Dear Med Student,
I know you’re scared, yet excited. You’re excited to finally be studying real medicine, not organic chemistry or physics! Clinical rotations are right around the corner, and you’ll finally be taking care of actual patients! But, it’s also an incredibly stressful time with so many pivotal moments - moments of growth, failure, anxiety, rejection. How will I pick a specialty? What electives do I do? How do I survive Step 1? OMG, what the heck is the match? How many interviews should I schedule?
If you’re an MS2, you’re probably preparing to study to take Step 1. If you’re an MS3, you’re finally in the clinical years you’ve been waiting for. And at the end of the year, you’ll be considering what electives to take for MS4. Then you’ll start to think about residency applications, which are also dependent on Step 1.
I want to tell you my Step 1 story:
For two months I lived in the library and studied forever like everyone else. Eat, sleep, study. That was it, and I was ready. On test day, I was one of the first people at the testing site. I waited in my car and carefully read one more thing that I wanted to remember (I don’t recommend that!). I signed in, and I carefully powered off my phone completely and put it into my assigned locker. I sat down at my assigned seat, and I started my test. I felt good.
No more than twenty minutes into my exam, the proctor tapped me on the shoulder and told me I needed to leave because my phone was ringing in my locker. I told her it was impossible. It was powered off. There was no way my phone was ringing. We continued to argue, but she insisted that I leave to check it.

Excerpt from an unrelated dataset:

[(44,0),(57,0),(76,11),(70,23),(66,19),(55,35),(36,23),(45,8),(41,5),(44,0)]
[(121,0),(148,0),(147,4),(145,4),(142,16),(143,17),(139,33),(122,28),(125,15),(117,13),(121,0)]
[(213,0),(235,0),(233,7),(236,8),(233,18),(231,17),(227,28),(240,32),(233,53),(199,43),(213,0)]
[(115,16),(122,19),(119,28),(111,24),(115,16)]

If you’ve ever prepared to take Step 1, you know that the test timer does not stop for anything, nothing. This was horrible. It wasn’t happening. Reluctantly, I left, my timer still running. At this point, I was shaking. I’m a notoriously slow test taker and knew I needed every second to finish. I walked with the proctor to the lockers, unlocked mine, took out my phone, and showed her that, in fact, my phone was powered off. All she said was “Oh, I guess it’s someone else.” I was speechless. I was angry. But there was nothing I could do or say that would be worth wasting more of my precious time.
I rushed back to my seat to finish, but it was too late. I didn’t finish the first section. I didn’t even have time to fill out random answers and broke the cardinal rule of multiple choice exams - I left them all blank. I was completely rattled, practically in tears. I never recovered my composure, and I struggled the rest of the exam. That was it. That was my one shot, and it was over just like that.
Since then, I’ve learned a lot. I’ve learned to stand up for myself, to be confident, calm, assertive. Since then, I have hustled my ass off. I took step 2 as early as I could to prove that I could do better. I applied broadly and did twelve residency interviews all over the country. I matched into a top residency program. I won the Resident Teacher of the Year award for three straight years. I was faculty at a top institution in the world. And now, I’m a board certified ObGyn in private practice with patients who love me, a staff who respects me, and a family who supports me.
And you know what step 1 score got me here?
I speak from experience, and I am here to tell you:
You are more than a number.
So take a breath. It will be ok. You will be ok. You will be a doctor, and you will write your own story no matter what the number.